TASK STATEMENT: Look through the records, and wherever the string "class" turns up, copy out that line.

(Web page revision data)
+ + + +

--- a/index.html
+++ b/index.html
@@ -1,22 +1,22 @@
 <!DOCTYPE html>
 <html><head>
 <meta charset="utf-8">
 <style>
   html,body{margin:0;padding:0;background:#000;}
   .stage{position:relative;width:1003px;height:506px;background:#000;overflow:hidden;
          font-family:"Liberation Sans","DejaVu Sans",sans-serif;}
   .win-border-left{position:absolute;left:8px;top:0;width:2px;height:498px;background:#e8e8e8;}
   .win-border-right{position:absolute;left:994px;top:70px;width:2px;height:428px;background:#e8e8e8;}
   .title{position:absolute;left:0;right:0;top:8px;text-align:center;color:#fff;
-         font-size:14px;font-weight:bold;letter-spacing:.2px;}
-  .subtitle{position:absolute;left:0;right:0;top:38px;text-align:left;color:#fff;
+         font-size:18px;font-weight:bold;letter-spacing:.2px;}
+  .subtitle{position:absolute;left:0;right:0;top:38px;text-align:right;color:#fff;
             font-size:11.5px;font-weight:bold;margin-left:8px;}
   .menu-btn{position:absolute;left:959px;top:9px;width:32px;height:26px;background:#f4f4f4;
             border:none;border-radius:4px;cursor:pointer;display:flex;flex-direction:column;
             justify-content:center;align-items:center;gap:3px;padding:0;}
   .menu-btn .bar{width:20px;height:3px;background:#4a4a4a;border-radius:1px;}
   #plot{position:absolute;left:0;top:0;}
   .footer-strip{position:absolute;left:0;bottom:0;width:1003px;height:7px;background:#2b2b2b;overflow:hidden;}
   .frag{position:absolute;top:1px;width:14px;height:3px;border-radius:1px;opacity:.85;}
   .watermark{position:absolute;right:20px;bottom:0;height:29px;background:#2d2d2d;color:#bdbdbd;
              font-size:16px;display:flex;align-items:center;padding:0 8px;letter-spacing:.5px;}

+ + + +

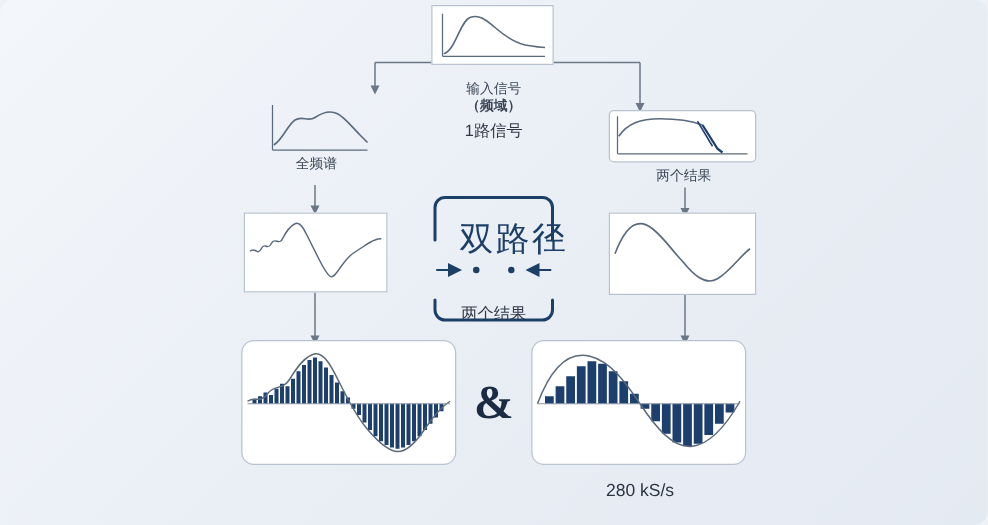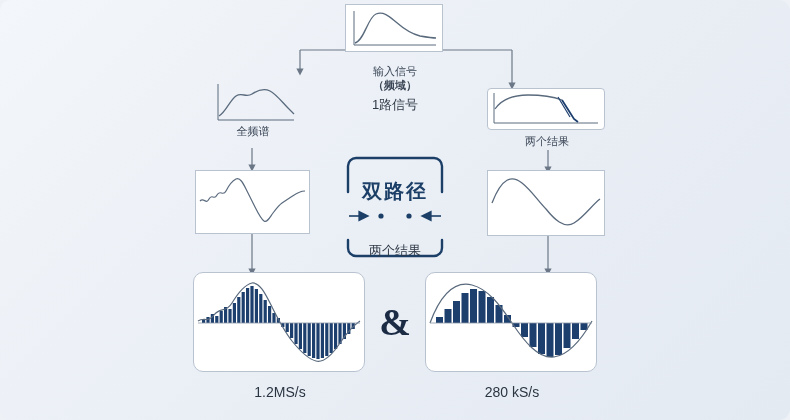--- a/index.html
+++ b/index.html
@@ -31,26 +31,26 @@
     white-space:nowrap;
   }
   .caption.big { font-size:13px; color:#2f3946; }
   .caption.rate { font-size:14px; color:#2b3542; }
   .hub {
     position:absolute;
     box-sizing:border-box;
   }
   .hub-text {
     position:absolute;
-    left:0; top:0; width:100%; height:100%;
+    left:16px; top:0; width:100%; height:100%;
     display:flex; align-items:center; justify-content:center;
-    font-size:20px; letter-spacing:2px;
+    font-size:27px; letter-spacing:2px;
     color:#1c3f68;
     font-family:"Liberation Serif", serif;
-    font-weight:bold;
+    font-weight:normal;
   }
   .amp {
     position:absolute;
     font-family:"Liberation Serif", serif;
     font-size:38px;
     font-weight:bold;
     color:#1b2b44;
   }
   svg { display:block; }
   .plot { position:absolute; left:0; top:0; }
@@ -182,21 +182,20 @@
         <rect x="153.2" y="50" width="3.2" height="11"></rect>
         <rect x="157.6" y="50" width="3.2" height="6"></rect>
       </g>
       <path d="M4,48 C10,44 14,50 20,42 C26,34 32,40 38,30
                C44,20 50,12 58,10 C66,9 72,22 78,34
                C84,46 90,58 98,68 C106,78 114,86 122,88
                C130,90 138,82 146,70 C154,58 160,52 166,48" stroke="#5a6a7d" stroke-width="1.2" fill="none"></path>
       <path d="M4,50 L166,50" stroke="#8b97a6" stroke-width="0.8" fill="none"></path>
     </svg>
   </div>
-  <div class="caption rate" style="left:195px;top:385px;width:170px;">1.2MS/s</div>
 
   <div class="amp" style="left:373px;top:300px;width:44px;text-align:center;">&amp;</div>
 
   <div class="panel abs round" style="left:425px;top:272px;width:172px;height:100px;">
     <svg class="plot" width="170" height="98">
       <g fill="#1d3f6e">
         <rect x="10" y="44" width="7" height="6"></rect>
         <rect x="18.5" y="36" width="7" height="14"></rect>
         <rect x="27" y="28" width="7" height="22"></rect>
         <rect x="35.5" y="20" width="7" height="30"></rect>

+ + + +

TASK RESPONSE:
-  <div class="caption rate" style="left:195px;top:385px;width:170px;">1.2MS/s</div>
   <div class="amp" style="left:373px;top:300px;width:44px;text-align:center;">&amp;</div>
   <div class="panel abs round" style="left:425px;top:272px;width:172px;height:100px;">
     <svg class="plot" width="170" height="98">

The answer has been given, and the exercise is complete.